TOKYO (Reuters) - Japan’s ruling bloc approved a plan on Thursday to slash the corporate tax rate to around 20 percent from 30 percent - but only for companies that raise wages aggressively and boost domestic capital spending.
The carrot-and-stick approach is Prime Minister Shinzo Abe’s most aggressive step yet to convince companies to lift wages 3 percent, which he believes is needed to stimulate consumer spending and vanquish the deflation that has plagued Japan for nearly two decades.
Qualifying companies would also need to substantially boost investment in factories and equipment.

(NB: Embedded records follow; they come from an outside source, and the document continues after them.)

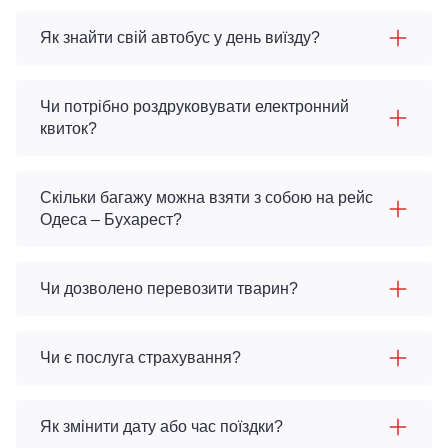
Як знайти свій автобус у день виїзду?
Чи потрібно роздруковувати електронний
квиток?
Скільки багажу можна взяти з собою на рейс
Одеса – Бухарест?
Чи дозволено перевозити тварин?
Чи є послуга страхування?
Як змінити дату або час поїздки?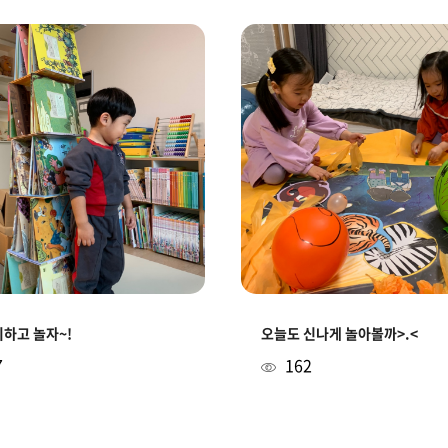
하고 놀자~!
오늘도 신나게 놀아볼까>.<
7
162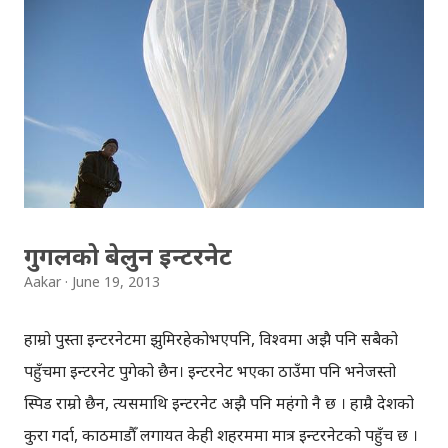
“Rural Development” through an engineering
perspective and act as a medium to acknowledge this
topic via different plans and efforts in the technical
level. LOCUS has tried to define the activities and
concerns of rural development through engineering
solutions. The primary objective of the event is to
bring to light the present disparity of technology in
the rural areas of Nepal and model the solution
गुगलको बेलुन इन्टरनेट
approaches. Event: LOCUS 2013 (10th National
Aakar
June 19, 2013
Technological Festival) Date: Ju...
हाम्रो पुस्ता इन्टरनेटमा झुमिरहेकोभएपनि, विश्वमा अझै पनि सबैको
पहुँचमा इन्टरनेट पुगेको छैन। इन्टरनेट भएका ठाउँमा पनि भनेजस्तो
स्पिड राम्रो छैन, त्यसमाथि इन्टरनेट अझै पनि महंगो नै छ । हाम्रै देशको
कुरा गर्दा, काठमाडौँ लगायत केही शहरममा मात्र इन्टरनेटको पहुँच छ ।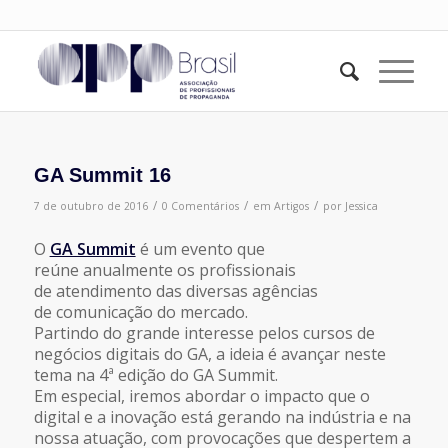
GA Summit 16
/
/
/
7 de outubro de 2016
0 Comentários
em
Artigos
por
Jessica
O
GA Summit
é um evento que
reúne anualmente os profissionais
de atendimento das diversas agências
de comunicação do mercado.
Partindo do grande interesse pelos cursos de
negócios digitais do GA, a ideia é avançar neste
tema na 4ª edição do GA Summit.
Em especial, iremos abordar o impacto que o
digital e a inovação está gerando na indústria e na
nossa atuação, com provocações que despertem a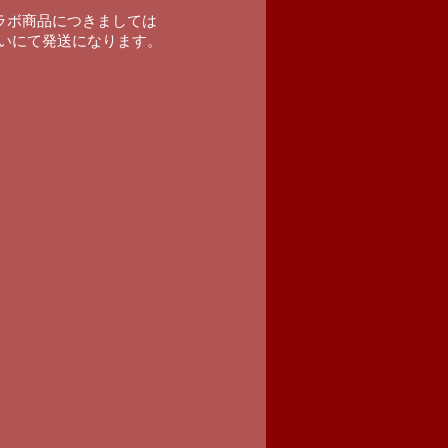
Oコラボ商品につきましては
払いにて発送になります。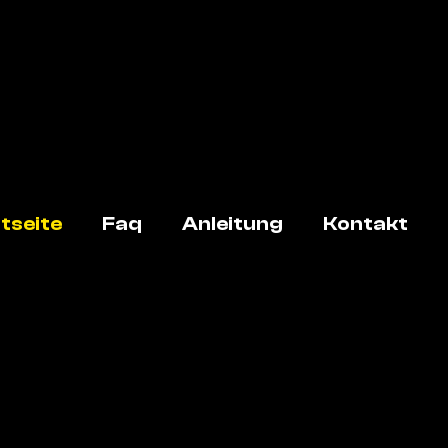
tseite
Faq
Anleitung
Kontakt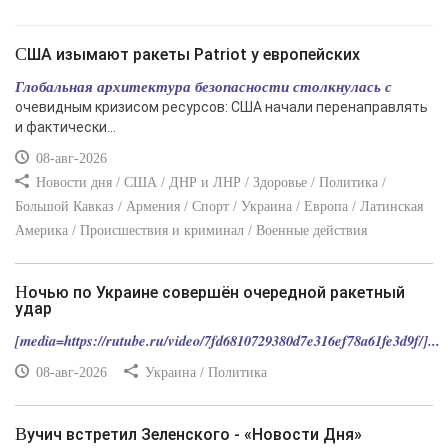
США изымают ракеты Patriot у европейских
Глобальная архитектура безопасности столкнулась с
очевидным кризисом ресурсов: США начали перенаправлять
и фактически...
08-авг-2026
Новости дня / США / ДНР и ЛНР / Здоровье / Политика /
Большой Кавказ / Армения / Спорт / Украина / Европа / Латинская
Америка / Происшествия и криминал / Военные действия
Ночью по Украине совершён очередной ракетный
удар
[media=https://rutube.ru/video/7fd6810729380d7e316ef78a61fe3d9f/]...
08-авг-2026
Украина / Политика
Вучич встретил Зеленского - «Новости Дня»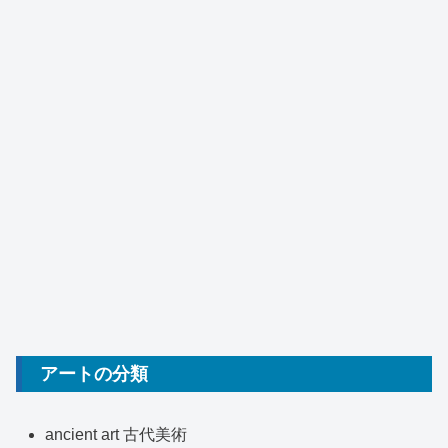
アートの分類
ancient art 古代美術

The proposal, which would be effective for three years from fiscal 2018, needs parliamentary approval to be enacted.
It would bring real tax rates for qualifying companies in line with an average of around 23 percent among Organisation for Economic Cooperation and Development members, through greater deductions.
“We want to show how serious we are, so we decided to impose penalties such as depriving those who, despite record profits, won’t increase wages or capital spending, of (existing) special tax measures,” Tetsuo Saito, the head of the Komeito Party’s tax commission told reporters.
But analysts are sceptical that the tax breaks will prompt Japanese firms to spend some of their record cash piles on higher worker pay amid concerns about the country’s shrinking population and prospects for low growth.
“Policy tax breaks are put in place only for a specified period of time, therefore they are unlikely to encourage firms to boost permanently fixed costs such as base pay,” said Koya Miyamae, senior fiscal analyst at SMBC Nikko Securities.
A recent Reuters poll of 230 big and mid-sized businesses found that two-thirds of respondents think Abe’s wage rise target of 3 percent is unrealistic.
The annual tax code revision is expected to be endorsed by Abe’s cabinet and submitted to parliament early next year for approval by April 1, the start of the next fiscal year.
Abe’s ruling bloc also approved a raft of tax hikes for coming years to pay for a bulging welfare bill, at the risk of putting a damper on private consumption.
The government expects a rise in personal income tax effective in 2020 to bring in some 90 billion yen ($800 million) in additional annual tax revenue.
Taken together, the changes to the tax code will bring an average annual net tax increase of 280 billion yen, said Yoichi Miyazawa, head of the tax commission of Abe’s ruling Liberal Democratic Party.
The income tax increase will be realised through cuts in deductions for salaried workers earning more than 8.5 million yen annually, except those with children or disabled family members.
Basic deductions for all earners will be expanded to encourage more work flexibility.
The tobacco tax will be hiked by 3 yen per cigarette or 60 yen a pack in stages over the next four years, the first such increase since 2010. Taxes will also rise on “heat-not-burn” tobacco in stages over the next five years.
In addition, the ruling bloc agreed to adopt a departure tax of 1,000 yen on people leaving Japan to enhance infrastructure for tourism, starting in 2019.
It also agreed to adopt an additional residential tax of 1,000 yen to fund conservation of forests from April 2024.